- Extract provided:
────────────────────────────────────────

I need to invoke a shell call from Asterisk dialplan in order to log some data to a text file, so I tried this:
Set(log=[${STRFTIME(${EPOCH},,%Y-%m-%d %H:%M:%S)}] [${UNIQUEID}] ${ARG1})
SYSTEM(echo "${log}" >> /var/log/asterisk/log.txt)
(No assumptions can be made about the contents of ARG1
. It may contain single quotes, double quotes, ampersands, or any other characters.)
This seemed to work, but I recently found calls that had &
in their caller ID were being dropped as soon as they entered the switch because the function crashed and the call dropped.
I tried replacing double quotes in the echo
statement with single quotes, but if the caller ID name contains a single quote, the function will not crash but it does not echo anything at all.
Here is my dilemma:
- I cannot escape anything (at least manually).
ARG1
is variable per call, and could be literally anything. As such, this isn't a static string where I can simply escape quotes. - I cannot use a HEREDOC, which is what seems to be the recommended approach. I am invoking a shell call using SYSTEM() which gives me one shot to execute shell code. I can't have a bunch of separate lines for all that EOF stuff.
- I don't see how I can pass this into a bash script to do that, either. I would need to get the entire $log variable into a script in order to do the HEREDOC stuff there, and I'll have the same problem as I'm having now - how to get the whole thing there intact, without causing an error.
- Since this is a single shell call, whatever command or commands I run needs to be a bash one-liner.
The variable log itself does not contain any variables when expanded. Is there any way here to make the echoing work as desired?

────────────────────────────────────────

- Requirement 1: Reproduce the Asterisk logging question from "(No assumptions can" to "(at least manually).".
- Requirement 2:
Answer these questions about the Asterisk logging question:
(a) To which file does the SYSTEM call append the log entry?
(b) What happened to calls with & in their caller ID?
(c) After double quotes were swapped for single quotes, what happened when the caller ID name contained a single quote?

────────────────────────────────────────

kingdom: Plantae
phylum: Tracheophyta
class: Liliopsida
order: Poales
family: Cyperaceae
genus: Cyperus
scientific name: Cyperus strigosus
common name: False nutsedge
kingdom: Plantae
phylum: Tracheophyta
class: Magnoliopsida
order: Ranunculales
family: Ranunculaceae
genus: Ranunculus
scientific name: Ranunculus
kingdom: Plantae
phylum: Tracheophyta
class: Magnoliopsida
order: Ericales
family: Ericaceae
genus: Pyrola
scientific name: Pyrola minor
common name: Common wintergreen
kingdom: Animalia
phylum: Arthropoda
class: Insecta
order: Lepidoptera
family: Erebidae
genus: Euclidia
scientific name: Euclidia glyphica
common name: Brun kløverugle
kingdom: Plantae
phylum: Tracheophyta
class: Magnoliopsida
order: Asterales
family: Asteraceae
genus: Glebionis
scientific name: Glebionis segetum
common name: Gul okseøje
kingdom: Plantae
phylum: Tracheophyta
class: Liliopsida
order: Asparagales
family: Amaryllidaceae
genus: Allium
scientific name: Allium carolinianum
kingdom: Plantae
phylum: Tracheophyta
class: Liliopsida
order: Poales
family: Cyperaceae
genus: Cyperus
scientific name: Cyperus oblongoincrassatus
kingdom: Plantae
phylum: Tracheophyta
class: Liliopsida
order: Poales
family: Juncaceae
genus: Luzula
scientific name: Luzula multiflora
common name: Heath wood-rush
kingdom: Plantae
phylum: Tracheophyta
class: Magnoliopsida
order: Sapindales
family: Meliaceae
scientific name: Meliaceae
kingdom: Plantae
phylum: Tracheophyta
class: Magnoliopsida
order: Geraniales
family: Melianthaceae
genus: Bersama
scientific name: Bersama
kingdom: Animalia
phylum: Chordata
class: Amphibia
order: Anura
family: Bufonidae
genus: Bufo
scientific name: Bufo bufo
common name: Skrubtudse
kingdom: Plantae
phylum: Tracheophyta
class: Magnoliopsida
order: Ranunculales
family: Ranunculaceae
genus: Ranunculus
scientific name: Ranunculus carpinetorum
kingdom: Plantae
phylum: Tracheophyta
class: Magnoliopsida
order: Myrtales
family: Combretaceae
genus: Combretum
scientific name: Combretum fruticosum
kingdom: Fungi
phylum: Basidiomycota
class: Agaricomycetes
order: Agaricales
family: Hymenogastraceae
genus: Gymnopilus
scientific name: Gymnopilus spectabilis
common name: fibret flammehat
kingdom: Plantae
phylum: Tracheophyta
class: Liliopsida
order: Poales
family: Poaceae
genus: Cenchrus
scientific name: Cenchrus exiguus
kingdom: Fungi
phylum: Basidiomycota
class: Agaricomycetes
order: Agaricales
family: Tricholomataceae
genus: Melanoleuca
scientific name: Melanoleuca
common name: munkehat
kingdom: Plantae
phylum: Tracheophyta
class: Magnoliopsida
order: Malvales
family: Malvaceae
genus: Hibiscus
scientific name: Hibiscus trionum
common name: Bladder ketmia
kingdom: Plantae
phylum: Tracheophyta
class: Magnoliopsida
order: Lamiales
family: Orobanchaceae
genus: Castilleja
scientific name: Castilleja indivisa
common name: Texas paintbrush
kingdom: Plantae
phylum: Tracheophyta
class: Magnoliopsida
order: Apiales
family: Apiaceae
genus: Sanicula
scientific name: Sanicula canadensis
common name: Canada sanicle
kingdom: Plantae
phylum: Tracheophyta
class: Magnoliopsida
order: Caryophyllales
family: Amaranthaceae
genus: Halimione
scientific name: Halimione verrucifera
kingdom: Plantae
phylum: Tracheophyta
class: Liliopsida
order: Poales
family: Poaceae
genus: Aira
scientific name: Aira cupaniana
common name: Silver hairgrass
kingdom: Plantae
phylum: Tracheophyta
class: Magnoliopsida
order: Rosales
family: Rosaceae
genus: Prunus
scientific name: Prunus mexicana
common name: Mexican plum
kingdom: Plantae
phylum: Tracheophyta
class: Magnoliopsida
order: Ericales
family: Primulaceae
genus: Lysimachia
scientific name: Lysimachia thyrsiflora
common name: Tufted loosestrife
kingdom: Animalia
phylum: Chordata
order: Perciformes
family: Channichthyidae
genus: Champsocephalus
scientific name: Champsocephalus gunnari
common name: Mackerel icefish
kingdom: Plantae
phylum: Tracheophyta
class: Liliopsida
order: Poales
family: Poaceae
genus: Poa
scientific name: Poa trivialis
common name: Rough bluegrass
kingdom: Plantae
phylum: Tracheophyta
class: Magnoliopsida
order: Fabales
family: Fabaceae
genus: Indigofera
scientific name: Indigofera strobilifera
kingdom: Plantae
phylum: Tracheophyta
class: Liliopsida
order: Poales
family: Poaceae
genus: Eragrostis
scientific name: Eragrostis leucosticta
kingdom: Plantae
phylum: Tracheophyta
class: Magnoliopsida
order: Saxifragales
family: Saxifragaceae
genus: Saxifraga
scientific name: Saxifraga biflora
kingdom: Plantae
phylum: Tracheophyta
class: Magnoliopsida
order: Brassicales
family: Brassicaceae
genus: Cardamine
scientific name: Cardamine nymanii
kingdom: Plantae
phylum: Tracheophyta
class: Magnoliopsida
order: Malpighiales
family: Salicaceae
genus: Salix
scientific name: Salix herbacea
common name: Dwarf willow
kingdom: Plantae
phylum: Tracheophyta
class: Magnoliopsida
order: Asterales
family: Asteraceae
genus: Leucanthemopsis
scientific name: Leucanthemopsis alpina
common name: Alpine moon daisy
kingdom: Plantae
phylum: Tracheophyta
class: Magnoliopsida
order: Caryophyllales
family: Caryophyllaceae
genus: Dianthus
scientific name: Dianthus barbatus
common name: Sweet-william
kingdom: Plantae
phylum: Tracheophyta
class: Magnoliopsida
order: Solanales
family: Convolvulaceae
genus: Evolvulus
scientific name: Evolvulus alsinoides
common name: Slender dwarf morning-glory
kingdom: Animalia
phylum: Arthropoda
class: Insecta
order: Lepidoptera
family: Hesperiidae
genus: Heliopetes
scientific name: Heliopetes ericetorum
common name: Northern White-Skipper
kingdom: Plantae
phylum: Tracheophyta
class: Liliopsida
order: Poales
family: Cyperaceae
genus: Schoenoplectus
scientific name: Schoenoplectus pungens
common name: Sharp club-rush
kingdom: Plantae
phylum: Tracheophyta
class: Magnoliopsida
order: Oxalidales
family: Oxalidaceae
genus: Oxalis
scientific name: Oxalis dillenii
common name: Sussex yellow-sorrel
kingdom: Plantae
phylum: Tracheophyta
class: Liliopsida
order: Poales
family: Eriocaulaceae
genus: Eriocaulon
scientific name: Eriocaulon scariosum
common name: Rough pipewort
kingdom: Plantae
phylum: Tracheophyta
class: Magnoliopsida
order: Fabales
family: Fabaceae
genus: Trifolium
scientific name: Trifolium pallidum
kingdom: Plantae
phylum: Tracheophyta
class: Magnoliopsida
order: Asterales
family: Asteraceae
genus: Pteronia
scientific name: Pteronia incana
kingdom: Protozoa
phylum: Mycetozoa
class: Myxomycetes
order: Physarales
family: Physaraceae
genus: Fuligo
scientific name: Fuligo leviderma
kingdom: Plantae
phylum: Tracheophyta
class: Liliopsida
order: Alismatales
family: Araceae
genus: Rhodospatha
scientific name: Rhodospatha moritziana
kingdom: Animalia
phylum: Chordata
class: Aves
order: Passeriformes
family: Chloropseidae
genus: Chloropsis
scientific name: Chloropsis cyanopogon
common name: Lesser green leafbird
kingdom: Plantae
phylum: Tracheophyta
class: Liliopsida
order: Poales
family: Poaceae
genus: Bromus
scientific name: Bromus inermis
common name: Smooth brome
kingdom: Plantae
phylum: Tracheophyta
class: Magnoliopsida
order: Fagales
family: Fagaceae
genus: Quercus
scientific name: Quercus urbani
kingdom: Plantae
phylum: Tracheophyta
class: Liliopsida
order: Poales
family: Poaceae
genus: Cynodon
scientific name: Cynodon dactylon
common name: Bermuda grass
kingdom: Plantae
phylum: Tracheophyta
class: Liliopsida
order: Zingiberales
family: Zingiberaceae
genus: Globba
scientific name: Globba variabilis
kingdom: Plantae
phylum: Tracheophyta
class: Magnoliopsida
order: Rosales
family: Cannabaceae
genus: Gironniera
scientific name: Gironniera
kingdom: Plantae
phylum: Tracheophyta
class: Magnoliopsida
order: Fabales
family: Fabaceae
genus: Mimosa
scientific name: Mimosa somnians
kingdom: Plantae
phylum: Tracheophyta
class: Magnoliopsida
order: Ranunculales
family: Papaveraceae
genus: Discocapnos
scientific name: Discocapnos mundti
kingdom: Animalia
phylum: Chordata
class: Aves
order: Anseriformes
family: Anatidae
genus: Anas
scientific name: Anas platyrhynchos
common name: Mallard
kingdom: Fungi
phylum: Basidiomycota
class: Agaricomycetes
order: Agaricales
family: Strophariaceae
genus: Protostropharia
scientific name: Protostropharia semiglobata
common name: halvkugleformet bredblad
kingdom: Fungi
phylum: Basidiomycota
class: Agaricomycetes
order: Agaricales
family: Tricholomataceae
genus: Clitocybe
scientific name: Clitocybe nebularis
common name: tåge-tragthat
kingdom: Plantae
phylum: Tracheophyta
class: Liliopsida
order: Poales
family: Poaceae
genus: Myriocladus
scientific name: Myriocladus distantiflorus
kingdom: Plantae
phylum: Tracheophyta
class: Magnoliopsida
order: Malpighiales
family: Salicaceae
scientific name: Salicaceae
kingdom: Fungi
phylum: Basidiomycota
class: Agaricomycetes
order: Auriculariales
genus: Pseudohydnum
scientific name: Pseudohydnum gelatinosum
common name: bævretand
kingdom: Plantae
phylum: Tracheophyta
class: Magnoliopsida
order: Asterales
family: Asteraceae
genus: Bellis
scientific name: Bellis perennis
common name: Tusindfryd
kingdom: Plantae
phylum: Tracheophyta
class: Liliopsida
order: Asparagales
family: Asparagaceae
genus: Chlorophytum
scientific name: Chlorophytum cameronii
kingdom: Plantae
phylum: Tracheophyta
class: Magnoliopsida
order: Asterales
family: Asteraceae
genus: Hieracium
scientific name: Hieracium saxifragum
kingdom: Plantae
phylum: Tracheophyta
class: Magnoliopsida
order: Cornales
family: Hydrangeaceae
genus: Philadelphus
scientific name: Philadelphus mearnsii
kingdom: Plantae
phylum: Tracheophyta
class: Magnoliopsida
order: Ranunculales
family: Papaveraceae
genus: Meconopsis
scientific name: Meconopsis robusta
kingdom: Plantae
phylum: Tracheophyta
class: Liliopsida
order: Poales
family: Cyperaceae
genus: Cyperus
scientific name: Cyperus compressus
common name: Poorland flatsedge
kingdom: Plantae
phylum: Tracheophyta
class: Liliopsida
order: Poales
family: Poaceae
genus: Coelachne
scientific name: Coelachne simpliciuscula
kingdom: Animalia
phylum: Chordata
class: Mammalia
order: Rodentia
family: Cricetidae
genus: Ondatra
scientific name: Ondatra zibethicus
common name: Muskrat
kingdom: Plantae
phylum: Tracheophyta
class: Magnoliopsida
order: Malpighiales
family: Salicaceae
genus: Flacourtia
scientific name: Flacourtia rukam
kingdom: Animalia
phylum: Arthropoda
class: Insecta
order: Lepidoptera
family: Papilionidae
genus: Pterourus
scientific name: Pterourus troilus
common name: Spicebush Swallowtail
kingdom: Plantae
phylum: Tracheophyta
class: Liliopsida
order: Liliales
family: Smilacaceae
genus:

────────────────────────────────────────

- Reply 1:
(No assumptions can be made about the contents of ARG1
. It may contain single quotes, double quotes, ampersands, or any other characters.)
This seemed to work, but I recently found calls that had &
in their caller ID were being dropped as soon as they entered the switch because the function crashed and the call dropped.
I tried replacing double quotes in the echo
statement with single quotes, but if the caller ID name contains a single quote, the function will not crash but it does not echo anything at all.
Here is my dilemma:
- I cannot escape anything (at least manually).

- Reply 2:
(a) /var/log/asterisk/log.txt
(b) They were dropped as soon as they entered the switch, because the function crashed.
(c) The function did not crash, but it did not echo anything at all.